World’s Biggest Producer Doubles Cobalt Taxes Amid Electric-Vehicle Boom (Wall Street Journal – January 25, 2018)

https://www.wsj.com/

Miners decry move as ‘total chaos’

Congo is moving to double taxes on cobalt, a move mining companies warned would inhibit investment in a metal experiencing a boom due to its use in cellphones and electric vehicles.

The Central Africa country holds as much as two-thirds of the world’s cobalt, putting it at the center of a growing piece of the global economy. The price of cobalt has doubled since the beginning of 2017 as mining, technology and auto companies rush to secure supplies of a metal that is a crucial ingredient in the lithium-ion battery.

The Congolese Senate passed late Wednesday the new mining code unanimously with the support of President Joseph Kabila, who is expected to sign it into law. Over the past three years, Congo has struggled to raise enough revenues to pay public workers and fund social projects, fueling discontent across the impoverished nation, roughly the size of Western Europe.

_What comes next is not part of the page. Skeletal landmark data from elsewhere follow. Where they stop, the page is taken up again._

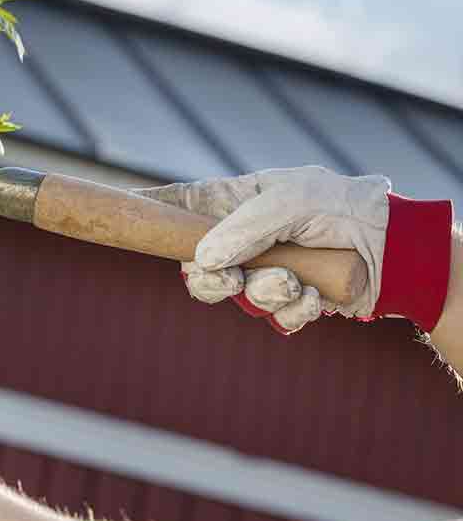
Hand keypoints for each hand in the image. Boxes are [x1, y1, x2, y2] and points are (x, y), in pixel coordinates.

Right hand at [140, 166, 452, 332]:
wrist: (398, 252)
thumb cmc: (342, 208)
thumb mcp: (290, 202)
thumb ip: (241, 228)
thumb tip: (201, 259)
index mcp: (236, 204)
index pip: (179, 207)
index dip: (149, 213)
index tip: (121, 217)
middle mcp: (244, 238)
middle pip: (194, 268)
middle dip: (209, 282)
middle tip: (230, 281)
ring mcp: (265, 270)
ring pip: (233, 298)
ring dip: (266, 294)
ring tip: (297, 283)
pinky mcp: (290, 300)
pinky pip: (271, 318)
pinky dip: (294, 310)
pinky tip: (316, 297)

A Congolese government spokesman said the new taxes—which also raise levies on copper and nickel—would give the country’s 80 million people “ a fair share” of its natural resources.

Mining-industry groups lobbied against the law unsuccessfully and decried its potential impact on Thursday. The new taxes would hit cobalt producers like Swiss commodities giant Glencore PLC and potentially make the metal more expensive for automakers and technology companies trying to lockdown supplies.